As impressive as that is, even more remarkable is the consistent strength of the storytelling. Through all eight adaptations, the Harry Potter films have been made with the utmost care, production values and attention to detail, qualities that should please even the most ardent fans of J.K. Rowling’s novels. Each has been experiential in its own right, a trait that carries through to Harry Potter and the Deathly Hallows: Part 2, a more than worthy conclusion to the most successful franchise in film history.

Yes, this is the final battle for the plucky boy wizard, Harry Potter (Daniel Radcliffe), and his two faithful friends, Ron Weasley (Rupert Grint) and Hermione Granger (Emma Watson). They unite with their fellow students from the Hogwarts School of Witchcraft and Wizardry to do battle with the evil Lord Voldemort (Ralph Fiennes) and his insidious army, which includes the malicious Bellatrix Lestrange (Helena Bonham Carter). Readers of the books or followers of the movies know that Voldemort is the one they call “you know who” and has been trying to kill young Harry since his birth. The late Professor Dumbledore (Michael Gambon) and the school’s newest headmaster, Professor Snape (Alan Rickman), have a deeper understanding of Harry’s fate than he could have ever imagined, and as Harry makes new discoveries, so do we, which is why the story is so engaging.

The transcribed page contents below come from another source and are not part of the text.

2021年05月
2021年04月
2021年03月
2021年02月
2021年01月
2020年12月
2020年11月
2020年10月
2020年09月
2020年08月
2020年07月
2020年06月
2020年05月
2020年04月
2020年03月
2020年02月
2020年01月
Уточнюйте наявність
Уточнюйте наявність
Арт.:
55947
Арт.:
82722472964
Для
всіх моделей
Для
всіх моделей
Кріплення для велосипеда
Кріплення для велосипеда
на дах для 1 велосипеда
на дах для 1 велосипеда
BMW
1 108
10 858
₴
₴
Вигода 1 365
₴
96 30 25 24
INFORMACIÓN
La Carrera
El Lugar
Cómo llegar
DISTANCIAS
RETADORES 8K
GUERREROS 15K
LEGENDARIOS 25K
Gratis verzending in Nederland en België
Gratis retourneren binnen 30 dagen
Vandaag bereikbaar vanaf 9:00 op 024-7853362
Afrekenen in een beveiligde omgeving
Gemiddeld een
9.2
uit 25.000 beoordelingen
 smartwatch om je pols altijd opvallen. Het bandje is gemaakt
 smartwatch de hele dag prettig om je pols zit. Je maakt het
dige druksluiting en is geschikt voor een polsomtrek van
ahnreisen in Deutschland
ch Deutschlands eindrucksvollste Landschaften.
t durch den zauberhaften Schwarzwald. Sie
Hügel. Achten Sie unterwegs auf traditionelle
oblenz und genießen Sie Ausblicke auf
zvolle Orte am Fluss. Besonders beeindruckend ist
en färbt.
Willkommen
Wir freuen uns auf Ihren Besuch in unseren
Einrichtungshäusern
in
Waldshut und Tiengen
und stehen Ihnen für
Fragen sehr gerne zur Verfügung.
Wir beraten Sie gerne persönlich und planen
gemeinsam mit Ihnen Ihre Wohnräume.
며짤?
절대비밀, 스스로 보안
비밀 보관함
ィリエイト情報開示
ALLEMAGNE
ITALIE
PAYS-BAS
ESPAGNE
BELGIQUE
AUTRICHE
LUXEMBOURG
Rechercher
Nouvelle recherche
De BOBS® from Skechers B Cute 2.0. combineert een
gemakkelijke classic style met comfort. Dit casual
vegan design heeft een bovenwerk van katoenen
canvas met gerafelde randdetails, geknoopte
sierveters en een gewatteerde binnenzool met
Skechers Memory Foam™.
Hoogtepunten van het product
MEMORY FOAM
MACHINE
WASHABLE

For the three heroes, their mission continues to be locating and destroying the remaining Horcruxes that hold pieces of Voldemort’s soul. If they destroy the Horcruxes, they destroy Voldemort. I suppose it was inevitable they be hidden inside Hogwarts, which is a perfect stage for the battle between good and evil. But then, would we have wanted it any other way? This setting gives us the chance to see all the characters apply their magical skills, from professors and students to enchanted stone warriors.


The last third of the film centers on the magnificent battle, but it doesn’t rush into it like we anticipate. This is not just wall-to-wall action, although that would be expected after the slow but effective Deathly Hallows: Part 1, which was patient, somber and seemingly uneventful. If that film was meant to be a setup, then this is surely the payoff, only it doesn’t erupt with gratuitous violence and ostentatious special effects. Rather, it takes its time to resolve the outstanding narrative threads begun in the very first film. Director David Yates and screenwriter Steve Kloves find a way to balance the substance with the action so the two can co-exist. As a result, the ensuing deaths and destruction come to mean something.

I admit I was craving an ending with a bigger bang, but in hindsight, I appreciate the gradual upswing to the final showdown between Harry and Voldemort. It would have been easy for the characters to simply fight, but it’s more courageous and fitting that they don’t. Because the plot is so complex, the film takes its time and there are moments of quiet reflection that allow us to soak it all in. It answers the remaining questions coherently and without haste.

Speaking only as an admirer of the films (I’ve never read the Harry Potter novels), The Deathly Hallows: Part 2 is a perfectly satisfying conclusion to this epic story. It reiterated how the series is wondrous not because of its magic and effects, but because of its insights into human nature and the deeply felt themes of life, death and friendship. Ever since The Sorcerer’s Stone, the filmmakers have honored these themes by allowing the films to develop over time, which is probably why we'll come to appreciate them more as time goes on.